-------- Records shown --------
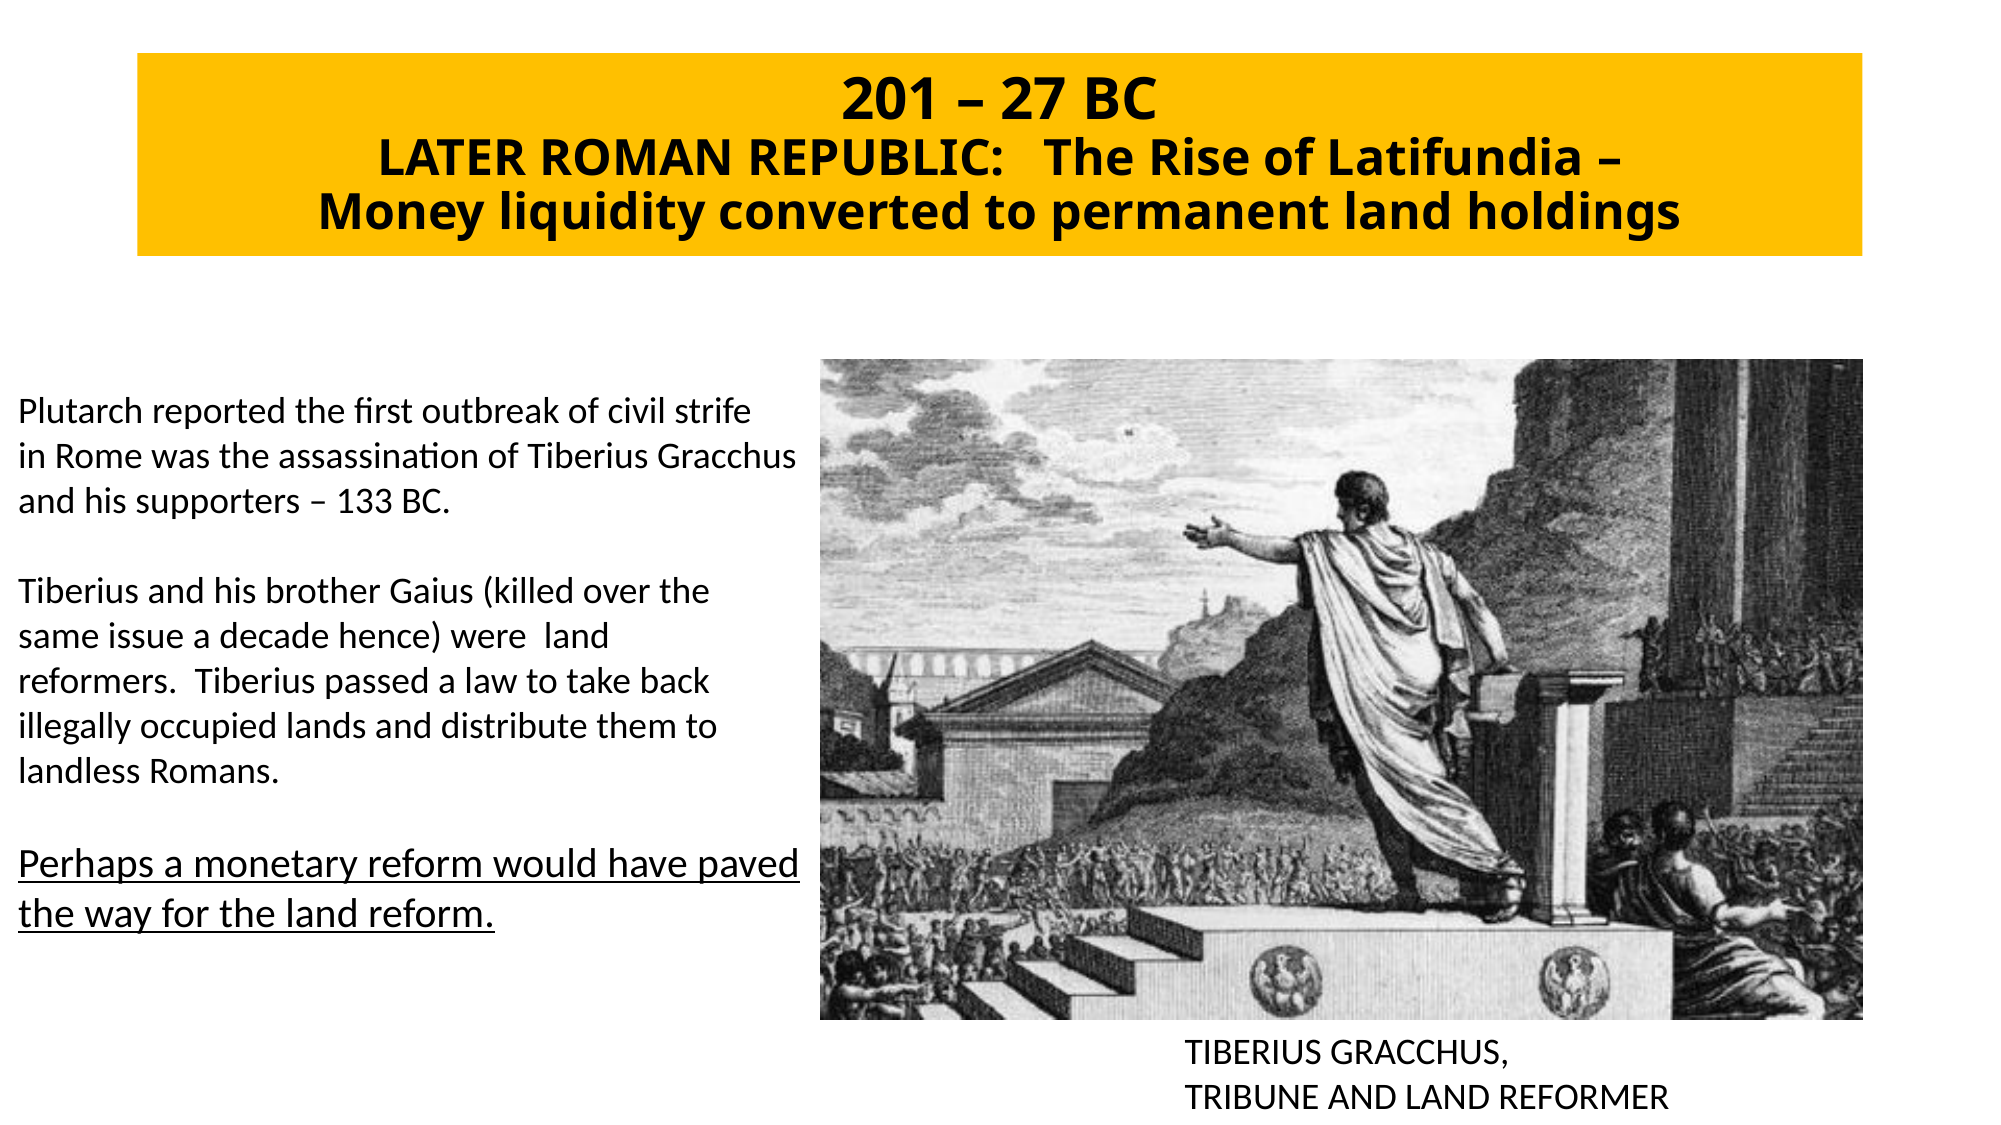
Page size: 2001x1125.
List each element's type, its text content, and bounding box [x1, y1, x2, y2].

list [820, 359, 1863, 1020]
text_box Plutarch reported the first outbreak of civil strife in Rome was the assassination of Tiberius Gracchus and his supporters – 133 BC. Tiberius and his brother Gaius (killed over the same issue a decade hence) were land reformers. Tiberius passed a law to take back illegally occupied lands and distribute them to landless Romans. Perhaps a monetary reform would have paved the way for the land reform. [3, 378, 816, 944]
text_box TIBERIUS GRACCHUS, TRIBUNE AND LAND REFORMER [1169, 1020, 1685, 1125]
title 201 – 27 BC LATER ROMAN REPUBLIC: The Rise of Latifundia – Money liquidity converted to permanent land holdings [137, 53, 1863, 256]
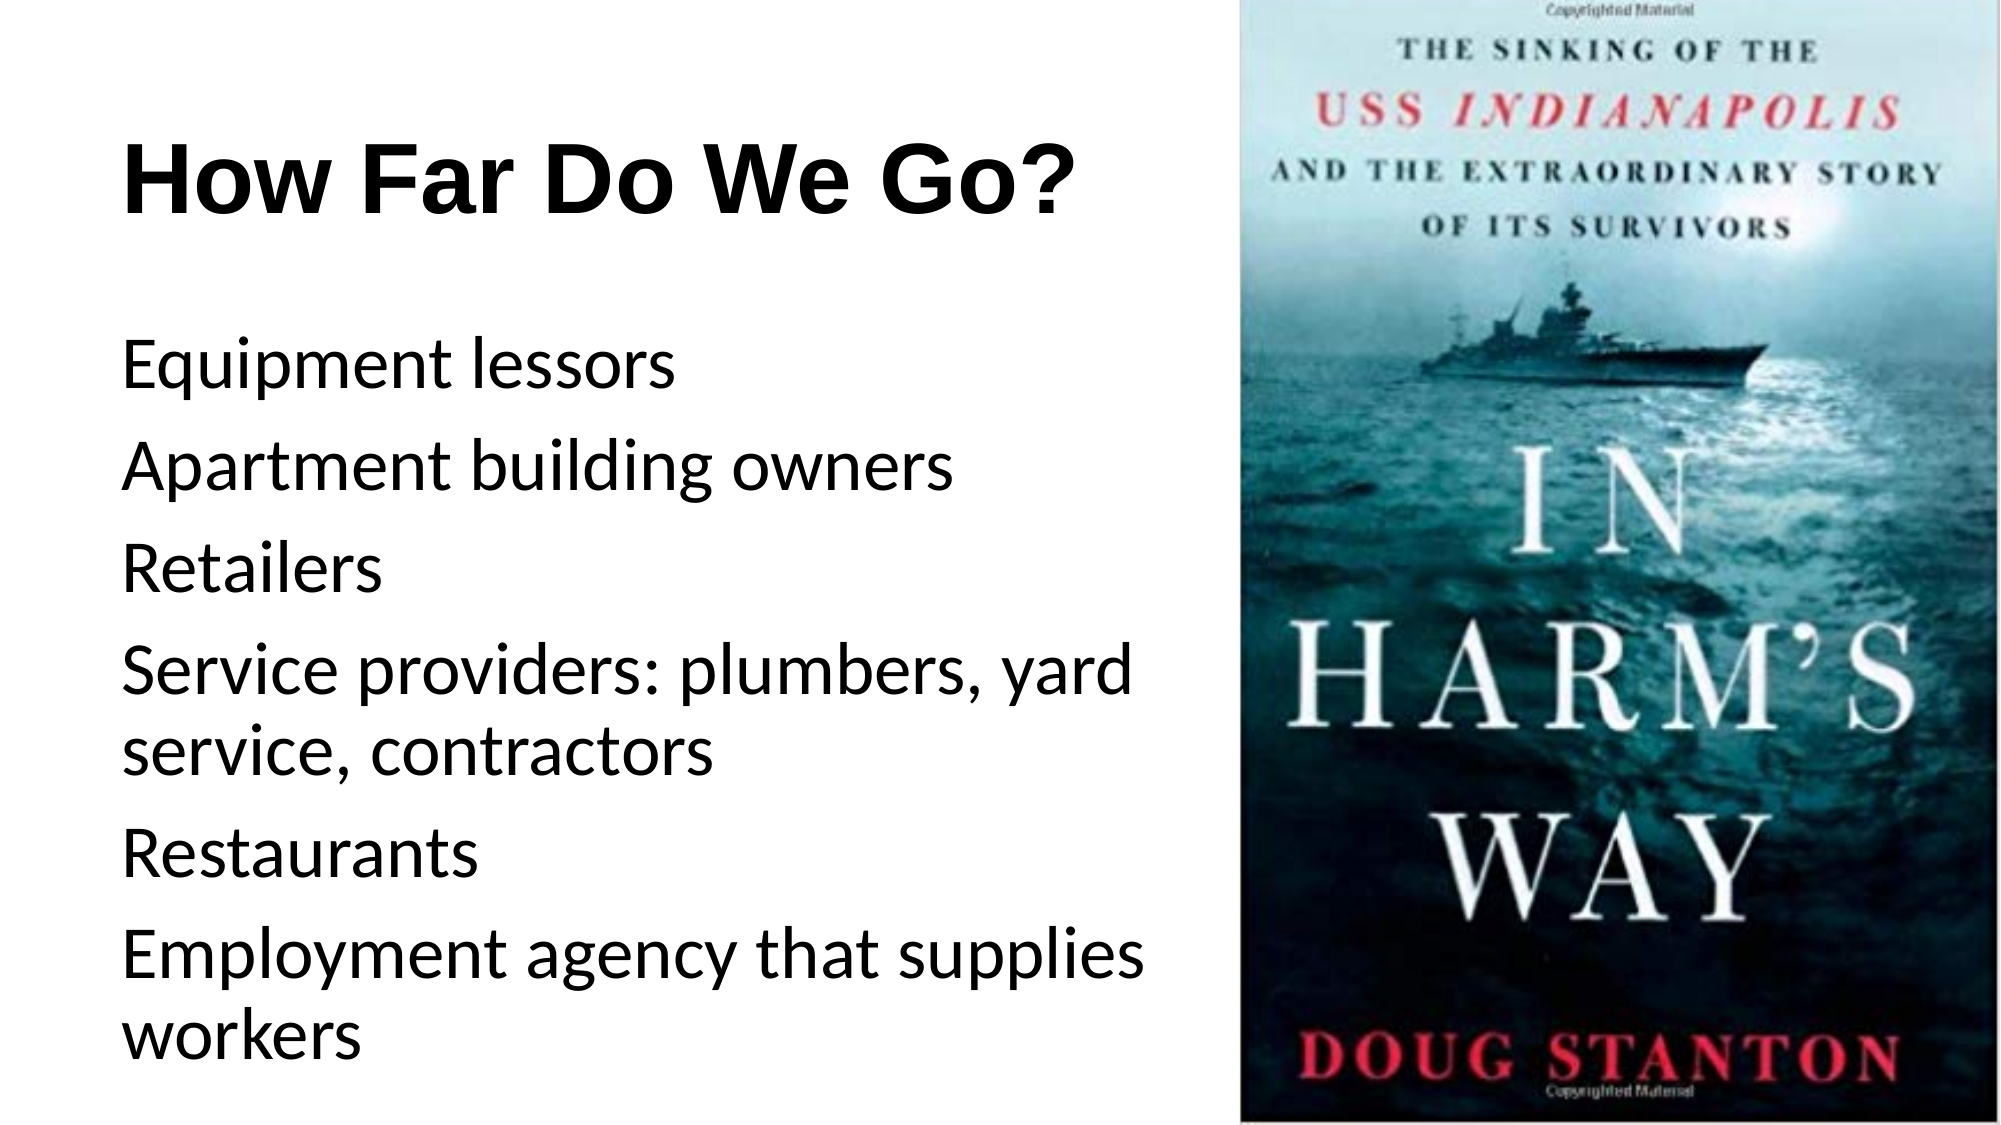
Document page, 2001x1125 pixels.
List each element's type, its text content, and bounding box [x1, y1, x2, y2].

title How Far Do We Go? [106, 103, 1187, 316]
picture [1239, 0, 2000, 1125]
list Equipment lessors Apartment building owners Retailers Service providers: plumbers, yard service, contractors Restaurants Employment agency that supplies workers [106, 316, 1187, 1021]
--------
## [Task requirements]
What you return must match the records above exactly, minus any images.

## [Reply to the task]
Page size: 2001x1125.
List each element's type, its text content, and bounding box [x1, y1, x2, y2].

list [820, 359, 1863, 1020]
text_box Plutarch reported the first outbreak of civil strife in Rome was the assassination of Tiberius Gracchus and his supporters – 133 BC. Tiberius and his brother Gaius (killed over the same issue a decade hence) were land reformers. Tiberius passed a law to take back illegally occupied lands and distribute them to landless Romans. Perhaps a monetary reform would have paved the way for the land reform. [3, 378, 816, 944]
text_box TIBERIUS GRACCHUS, TRIBUNE AND LAND REFORMER [1169, 1020, 1685, 1125]
title 201 – 27 BC LATER ROMAN REPUBLIC: The Rise of Latifundia – Money liquidity converted to permanent land holdings [137, 53, 1863, 256]
Document page, 2001x1125 pixels.
List each element's type, its text content, and bounding box [x1, y1, x2, y2].

title How Far Do We Go? [106, 103, 1187, 316]
picture [1239, 0, 2000, 1125]
list Equipment lessors Apartment building owners Retailers Service providers: plumbers, yard service, contractors Restaurants Employment agency that supplies workers [106, 316, 1187, 1021]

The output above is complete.